16 Responses to A growing concern

  1. PeterK says:

    They’re a type of mushroom/fungi. i’ve not seen this type before. best to contact a mycologist

  2. Ellen says:

    Hmm, this is interesting. I’ve never seen a mushroom that looked quite like that. I can’t give you the exact name, but I can tell you that when mushrooms grow in a ring like that it’s called a fairy ring.

    The borage flowers are very pretty. They make great decorations for cakes. Lightly whip an egg white, paint the borage flowers with it, then sprinkle them with sugar. Let them dry on waxed paper and then use them to decorate cakes or cupcakes.

  3. Spera In Deo says:

    Whiskey Tango Foxtrot!

    I frankly cannot believe I am seeing this on this site!

    As an old Navy man it can mean only one thing!!!

    [What’s This Fungus?]

    Please……………………..

  4. Causus Omnium Danorum says:

    Obviously a sign of your exceptional morel rectitude [LOL]

    (ducks)

  5. Kerry says:

    Those are not Marasmius Oreades, commonly known as Fairy Ring mushrooms. Marasmius have very woody stipes, an irregular edge, are pale cream beneath with gills and very tasty! They are very easy to recognize and distinguish from other mushrooms. Note the non-gill structure beneath the photos above, very different from gills on the familiar common meadow mushrooms sold in stores, agaricus campestrus. I do not recognize your mushrooms Father Z, but they might be edible Boletes.

  6. This “Body Snatcher” post is scaring me. Next we’ll see Father standing and pointing at us and screaming.

    LOL! Well, you know you want to anyway, don’t you?

    LOL!

  7. I believe this…

    …. is Marasmius oreades.

    It is growing next to the … still nameless huge strange fungi.

  8. irishgirl says:

    Those fungi are huge! And scary lookin’

    You can EAT the borage flowers? What do they taste like?

    Sorry for my ignorance of flora….I have a hard enough time with the exploding cedar bush in front of my house….

    Penjing is thriving, though….

  9. Tim Ferguson says:

    Hmmm, a large strange, nameless fungus seemingly attacking the roots of the tree, serving no purpose other than to alter the layout of the lawn and spread its, presumptively, noxious presence to a larger and larger area, crowding out the benign mushrooms that seek only to live in peace and harmony with the order of things that had been established and proved to be salubrious for all concerned for many, many years. If a scientific name is not forthcoming, I would suggest that you call it Clitocybe bugniniensa

  10. FinnMinn says:

    Borage leaves are a traditional ingredient in a Pimms cup, although since they are hard to find, a cucumber is often used as a substitute.

  11. Picture #3 makes it seem as if you’ve been eating the fungus. Or were you standing on your head? :)

  12. Okay! The mushrooms are Gyrodon merulioides.

    A reader sent this:

    The mushrooms on your lawn belong to Gyrodon merulioides, in other sources named Boletinellus merulioides (those are synonymous names, as it often happens in mycology). They are known under the common name of “ash bolete” or “ash-tree bolete”. These are edible mushroom, but not very tasty. I tried to eat them more than once, and I was always disappointed. They have somewhat “woody” taste.

  13. Andrew says:

    Dear Fr. Z:

    Please, please, and please leave the mushrooms alone! Too many “experts” have died of mushroom poisoning.
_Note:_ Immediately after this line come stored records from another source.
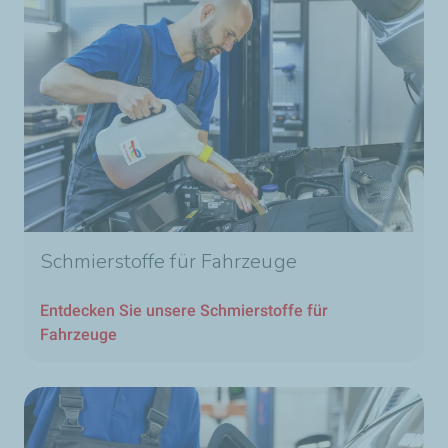
Schmierstoffe für Fahrzeuge
Entdecken Sie unsere Schmierstoffe für
Fahrzeuge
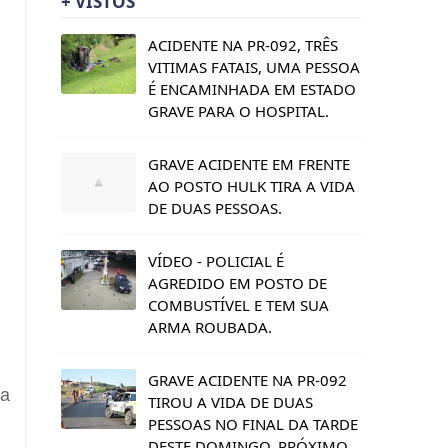
+ VISTOS
ACIDENTE NA PR-092, TRÊS
VITIMAS FATAIS, UMA PESSOA
É ENCAMINHADA EM ESTADO
GRAVE PARA O HOSPITAL.
GRAVE ACIDENTE EM FRENTE
AO POSTO HULK TIRA A VIDA
DE DUAS PESSOAS.
VÍDEO - POLICIAL É
AGREDIDO EM POSTO DE
COMBUSTÍVEL E TEM SUA
ARMA ROUBADA.
GRAVE ACIDENTE NA PR-092
da
TIROU A VIDA DE DUAS
PESSOAS NO FINAL DA TARDE
DESTE DOMINGO, PRÓXIMO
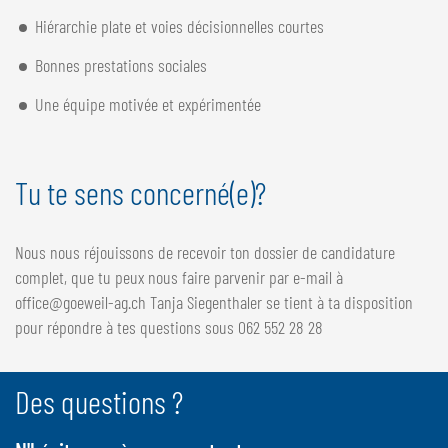
Hiérarchie plate et voies décisionnelles courtes
Bonnes prestations sociales
Une équipe motivée et expérimentée
Tu te sens concerné(e)?
Nous nous réjouissons de recevoir ton dossier de candidature
complet, que tu peux nous faire parvenir par e-mail à
office@goeweil-ag.ch Tanja Siegenthaler se tient à ta disposition
pour répondre à tes questions sous 062 552 28 28
Des questions ?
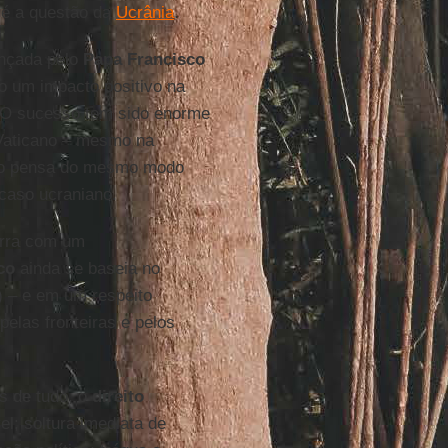
é a questão da
Ucrânia
.
ançada pelo
Papa Francisco
o um impacto positivo na
. O sucesso tem sido enorme
 Vaticano – mesmo na
 não pensa do mesmo modo
 caso ucraniano.
erra com um
co
ainda se baseia no
) – e em um respeito
pelas fronteiras e pelos
s de tudo, o
direito
l; soltura imediata de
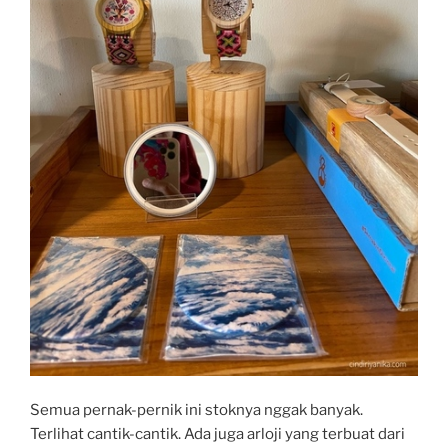
Semua pernak-pernik ini stoknya nggak banyak.
Terlihat cantik-cantik. Ada juga arloji yang terbuat dari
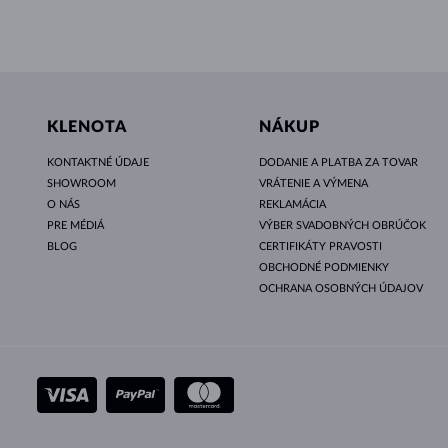
KLENOTA
NÁKUP
KONTAKTNÉ ÚDAJE
DODANIE A PLATBA ZA TOVAR
SHOWROOM
VRÁTENIE A VÝMENA
O NÁS
REKLAMÁCIA
PRE MÉDIÁ
VÝBER SVADOBNÝCH OBRÚČOK
BLOG
CERTIFIKÁTY PRAVOSTI
OBCHODNÉ PODMIENKY
OCHRANA OSOBNÝCH ÚDAJOV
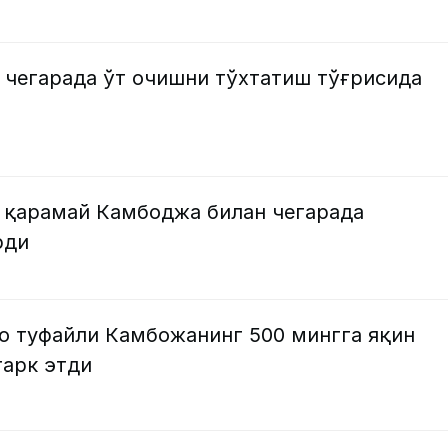
 чегарада ўт очишни тўхтатиш тўғрисида
 қарамай Камбоджа билан чегарада
рди
о туфайли Камбожанинг 500 мингга яқин
тарк этди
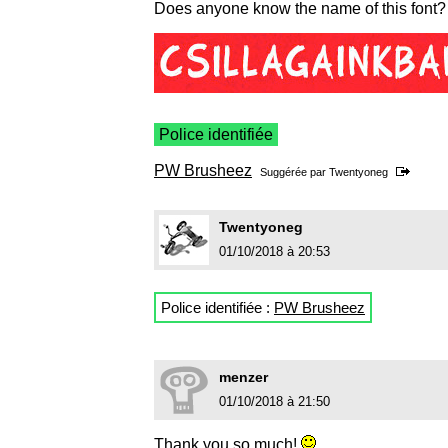
Does anyone know the name of this font?
Police identifiée
PW Brusheez
Suggérée par
Twentyoneg
Twentyoneg
01/10/2018 à 20:53
Police identifiée :
PW Brusheez
menzer
01/10/2018 à 21:50
Thank you so much!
Some of the highly poisonous ones look just like the good ones: the only difference: one of them will kill you.

  14. hald says:

    You appear to have dropped a closing tag near the end of this entry, causing all older entries to be 100% bold.

  15. gambletrainman says:

    I’m glad you found out the name of this “mushroom”, but I did want you to know I have the same type growing in my back yard in Virginia, and have had it for several years. It springs up from the roots of my silver maple tree, so there’s no particular pattern. It’s the same color as yours, but I’d be afraid to eat it, although I love mushrooms.

  16. Amy MEV says:

    Borage flowers in gin, huh? My husband will be pleased to hear this. At my house, the plant is referred to as “duck crack”, as when we feed the leaves to the ducks, they act like they are on crack (not that I’ve seen a duck on cocaine, but we’re assuming). Suffice it to say, they enjoy it tremendously.